03.01.09

Demise of Microsoft’s Core Business, as Captured by the Press

Posted in Microsoft, Office Suites, Vista, Vista 7, Windows at 8:05 pm by Dr. Roy Schestowitz

Summer storm

Summary: Stories of failure for Vista and Vista 7, Office substitutes, and XBox hostilities

YESTERDAY we wrote about Microsoft winning the “Great Fiasco Award” for its — err — “exceptional” achievements with Windows Vista. There is further discussion about it even in ‘big’ sites such as:

As a further sign that Vista 7 may replicate some of Vista's failures, behold the revelation that Vista 7 has over 2000 known bugs. In reality, there are far more (not detected yet) and Microsoft refuses to fix them because it puts this successor of Vista on the fast track. It’s said to be slated for release no earlier than next year (there are contradictory reports).

Steven Sinofsky, the Senior Vice President for the Microsoft Windows and Windows Live Engineering Group, in an attempt to quell a beta tester rebellion over a perceived lack of feedback concerning bug reporting has made an astonishing confession: Windows 7 has at least 2000 bugs.

No wonder early adopters are disappointed (some are being bribed to brag about it).
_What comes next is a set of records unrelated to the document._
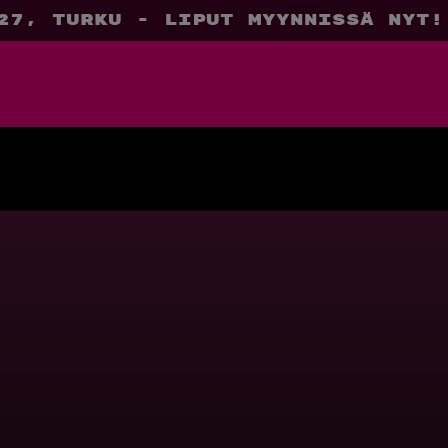
27, Turku - liput myynnissä nyt!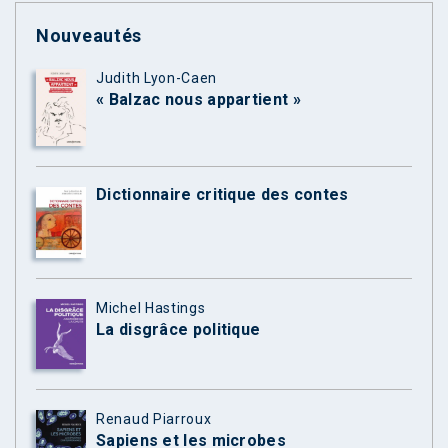
Nouveautés
Judith Lyon-Caen
« Balzac nous appartient »
Dictionnaire critique des contes
Michel Hastings
La disgrâce politique
Renaud Piarroux
Sapiens et les microbes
Vista 7 will be as vulnerable as Vista and some researchers argue that it will even be more vulnerable than Vista because of changes made for convenience’s sake. Either way, anti-virus software will be needed and this interesting new post speaks of the impact on the environment (spare resources and CPU cycles).

Windows = Antivirus = Pollution?

[...]

I just read an article by the University of Calgary where the author claims (and I think he’s correct) that IT is a huge pollutant. For example, we have hardware that becomes obsolete, we have to produce electricity to pump into our gadgets, etc.

Not long ago I read another article where it’s calculated (or so they say) how much pollution is produced by each search on google.

[...]

So… coming back to the question: Windows = Antivirus = Pollution? Can anybody try to make a wild guess about how much pollution is produced by antiviruses?

There are several other posts or articles that are worth linking to. IDG shares “10 Reasons to Avoid Office 2007,” but being IDC, it almost completely ignores the fact that there is another option (or many) other than different versions of Office. Another Microsoft-friendly site, namely ZDNet, writes about substitutes to Outlook, which is part of Microsoft Office.

If you’re using a Microsoft Windows operating system there is also a good chance that you use Office and Outlook as your email client. But is this really a choice?

More than likely it was a default option; the software is there, so why not use it? Why? Because there might be something out there that suits your needs far better. Other email clients can be highly customised to suit particular industries and may include options not available in Outlook.

Trouble and unrest in XBox land too:

The Xbox Live banning of a lesbian gamer who self-identified her sexuality created a huge furor on Thursday, prompting Microsoft to characterize its own banning policies as “inelegant.”

Things are not working so smoothly up there in Redmond. Marketing may fool the broader audience until they actually try the products. It was the same with Windows Vista, which was mostly hailed in 2006.